Unexpected rewards, say behavioral theorists, are a more effective incentive than those that have become routine. That may be why end-of-year bonuses are not considered useful in terms of motivating workers. The problem may be exacerbated by employees’ expectations that this year’s bonus will be larger than last year’s. “A company can easily get into a cycle of handing out a 10 percent bonus this year, 15 percent next and so on,” said Chamorro-Premuzic. “The year the employee gets a 5 percent bonus, what was supposed to be an incentive actually become a de-motivator.”

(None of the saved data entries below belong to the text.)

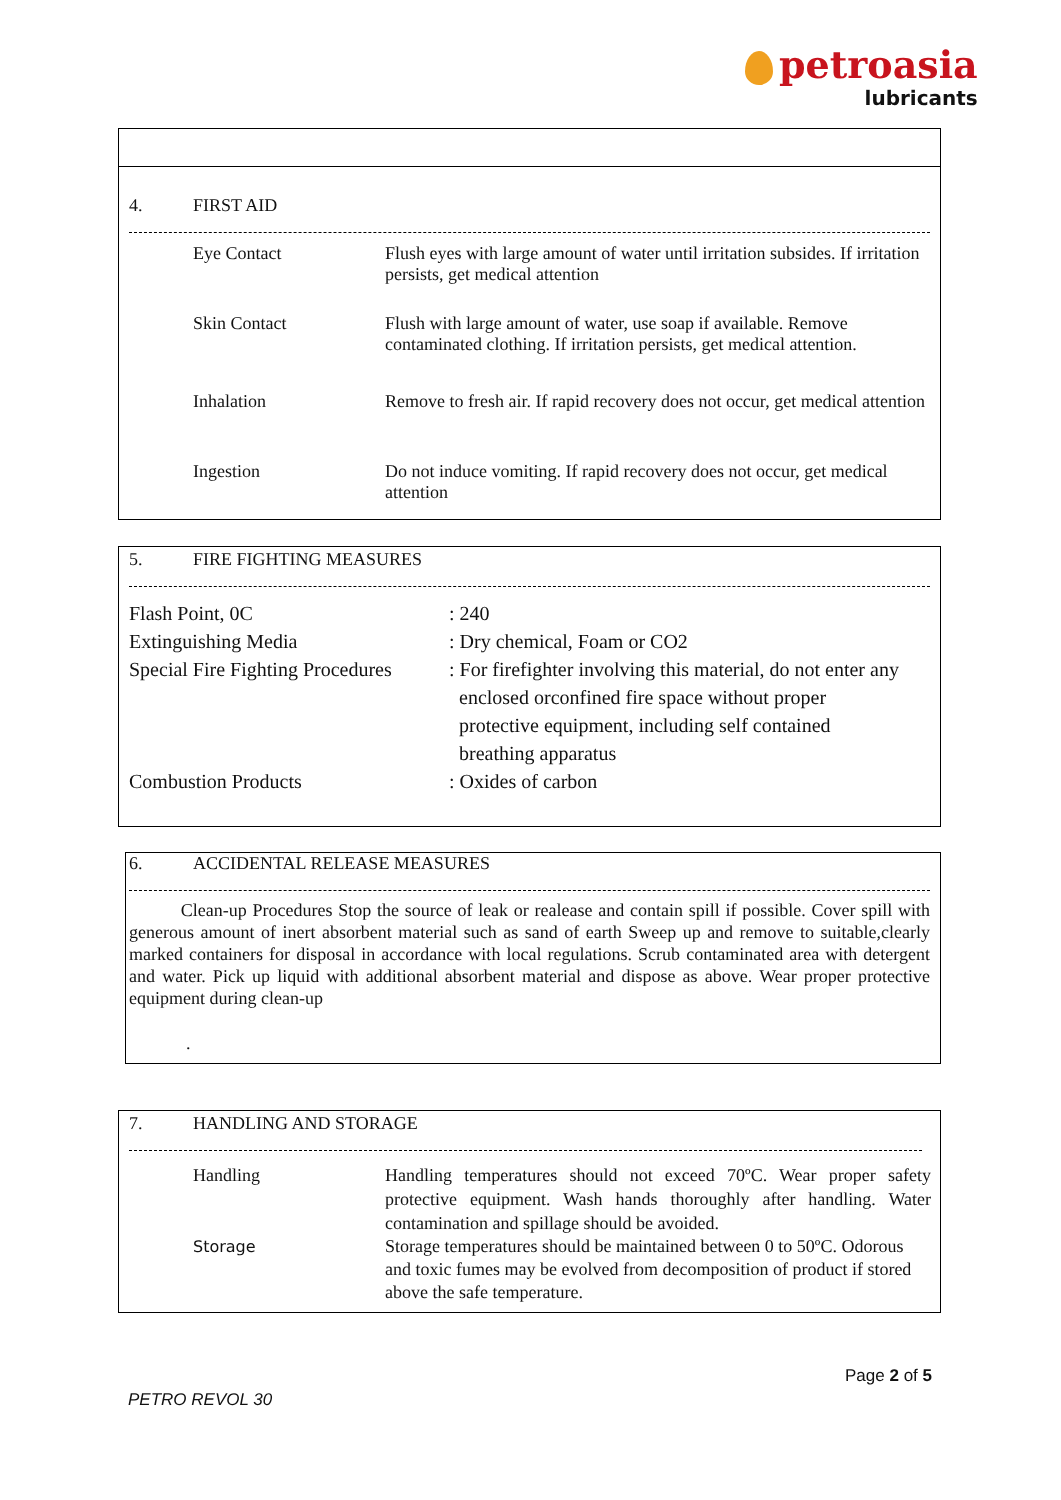petroasia
lubricants
4. FIRST AID
| Eye Contact | Flush eyes with large amount of water until irritation subsides. If irritation persists, get medical attention |
| Skin Contact | Flush with large amount of water, use soap if available. Remove contaminated clothing. If irritation persists, get medical attention. |
| Inhalation | Remove to fresh air. If rapid recovery does not occur, get medical attention |
| Ingestion | Do not induce vomiting. If rapid recovery does not occur, get medical attention |
5. FIRE FIGHTING MEASURES
| Flash Point, 0C | : 240 |
| Extinguishing Media | : Dry chemical, Foam or CO2 |
| Special Fire Fighting Procedures | : For firefighter involving this material, do not enter any enclosed orconfined fire space without proper protective equipment, including self contained breathing apparatus |
| Combustion Products | : Oxides of carbon |
6. ACCIDENTAL RELEASE MEASURES
Clean-up Procedures Stop the source of leak or realease and contain spill if possible. Cover spill with generous amount of inert absorbent material such as sand of earth Sweep up and remove to suitable,clearly marked containers for disposal in accordance with local regulations. Scrub contaminated area with detergent and water. Pick up liquid with additional absorbent material and dispose as above. Wear proper protective equipment during clean-up
.
7. HANDLING AND STORAGE
| Handling | Handling temperatures should not exceed 70ºC. Wear proper safety protective equipment. Wash hands thoroughly after handling. Water contamination and spillage should be avoided. |
| Storage | Storage temperatures should be maintained between 0 to 50ºC. Odorous and toxic fumes may be evolved from decomposition of product if stored above the safe temperature. |
Page 2 of 5
PETRO REVOL 30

A possible solution is to offer smaller rewards throughout the year for jobs well done. One Mountain View, Calif., start-up, for instance, found that employees seemed happier with smaller, on-the-spot rewards, rather than a big end-of-year payment. The start-up’s CEO made it a practice to leave thank-you notes with small checks of about $100 on the desks of people she thought had performed especially well on a particular project. Yet even surprise rewards can quickly become routine. “The trick,” said McCoy, “is to maintain the surprise element. Once you start handing out the checks, employees may soon start to expect them.”

7. High pay for an individual violates a company’s values

Most corporations place a strong value on teams, and big differences in compensation can create tensions and undermine the strength of teams. Consultants say they repeatedly see this in Scandinavian countries and Japan.

“Singling people out can be very normal in some cultures, but not at all normal in others, and managers need to be sensitive to that,” said Hay Group’s McMullen. “I’ve seen that happen in Nordic countries, for instance, where there is less differentiation in individual pay. Principles for compensation need to be aligned with the unique culture of an organization. Even within a country there could be significant differences between one corporation and another.”

8. Diva Syndrome or Impostor Syndrome

Hollywood has often depicted its own rich and famous movie stars as uncooperative prima donnas who demand constant special treatment. Behavior theorists believe that certain people, when given very high monetary compensation, come to believe that they are superior to other workers. This belief can in turn lower their performance. The overconfident CEOs in the 2014 compensation study mentioned above may have been suffering from a form of Diva Syndrome.

Impostor Syndrome can be equally harmful. Impostor Syndrome, a sense of being undeserving of the rewards a successful person has attained, may be triggered by high compensation. In 1978, psychologists Pauline Rose Clance and Suzanne Imes discovered that 70 percent of the successful people they had interviewed admitted to feeling like a fraud at least some of the time. Those people believed their success could be attributed to others’ misplaced faith in them. A 2011 survey by the Institute for Leadership and Management found that women, in particular, were susceptible to Impostor Syndrome. The study named the phenomenon as a key reason why certain workers don’t seek promotions, or end up leaving their job altogether. Managers may avoid the most negative effects of Impostor Syndrome by making clear to that employee just why she is receiving such recognition and compensation.

In the long run, paying more only to see employee engagement decline is especially disconcerting for managers because it affects both top-line and bottom-line growth. But the problem must be kept in perspective. De-motivation seems to occur only under certain circumstances such as those outlined above, and is more prevalent at the upper echelons of management. In fact, those who monitor compensation issues say that overpaying workers is still relatively rare.

“More people feel underpaid than overpaid, whether it is true or not,” said McMullen.